_Requirement_: Please return the full listing word for word, leaving out any pictures.

** Recorded information follows **

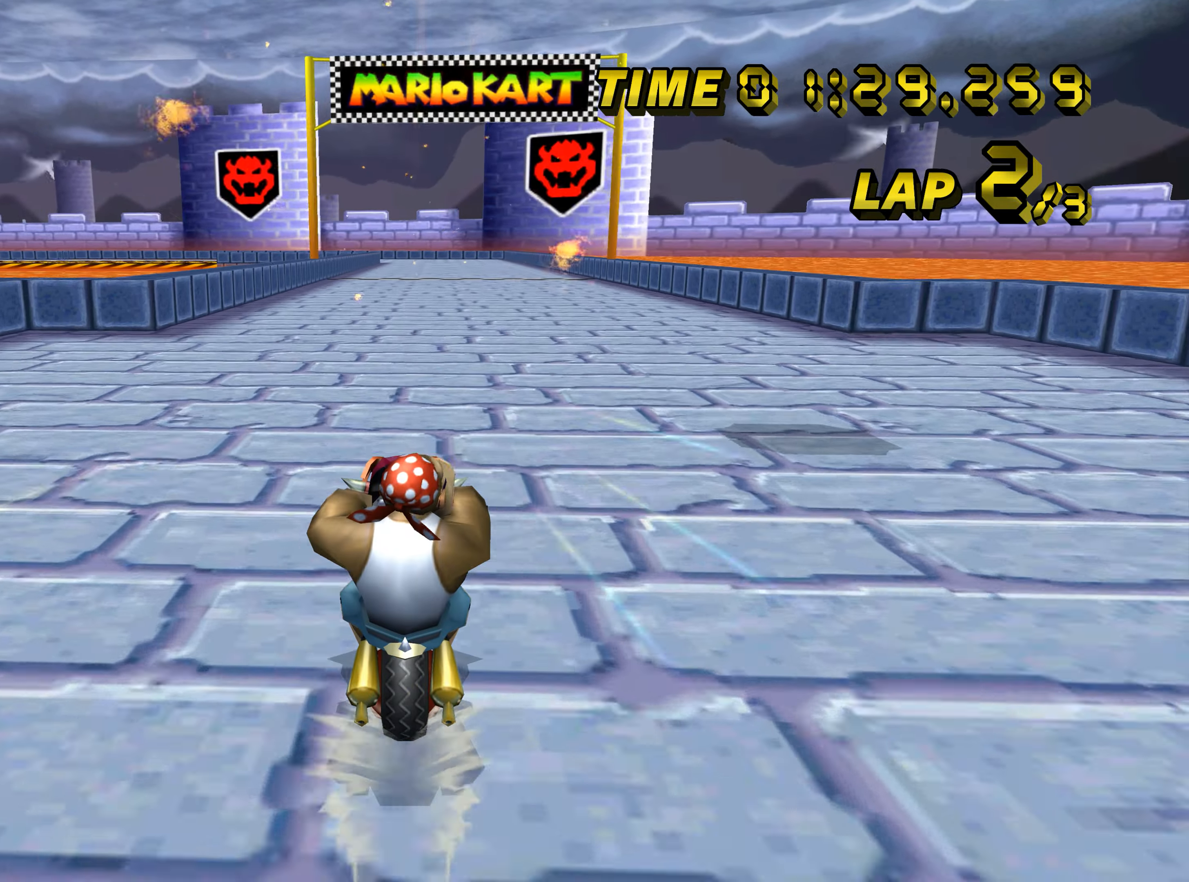
{"buttons": ["A"], "left_stick": "center", "events": []}
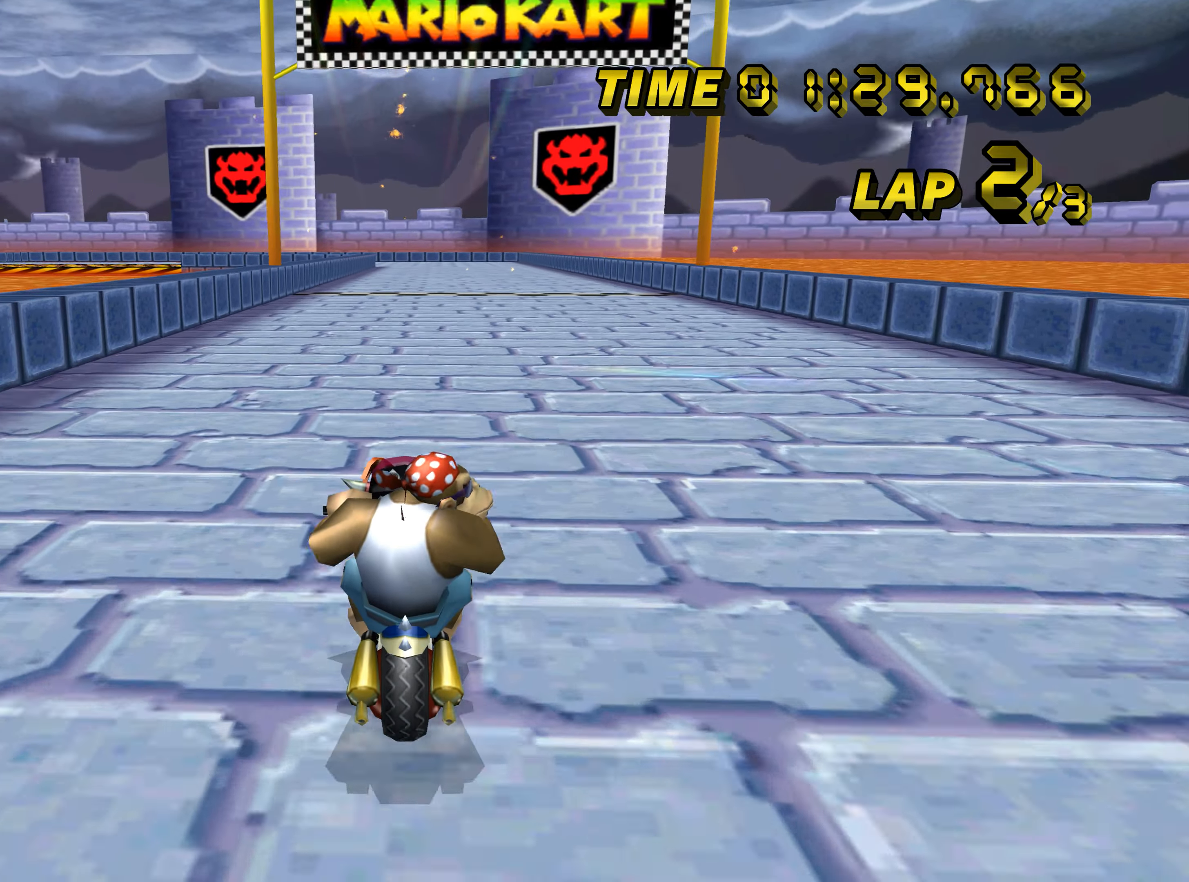
{"buttons": ["A"], "left_stick": "center", "events": []}
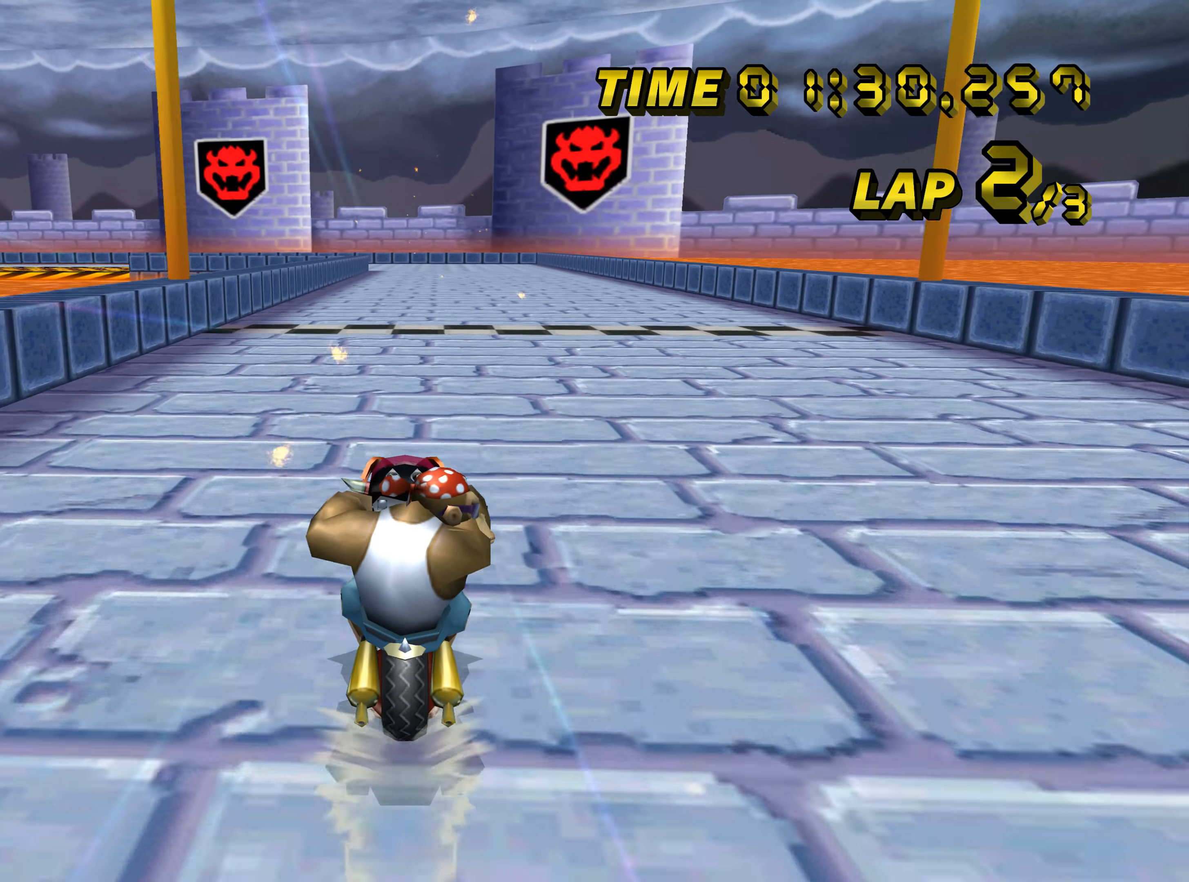
{"buttons": ["A"], "left_stick": "center", "events": []}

** End of Recorded information **

_Response to the task_:
{"buttons": ["A"], "left_stick": "center", "events": []}
{"buttons": ["A"], "left_stick": "center", "events": []}
{"buttons": ["A"], "left_stick": "center", "events": []}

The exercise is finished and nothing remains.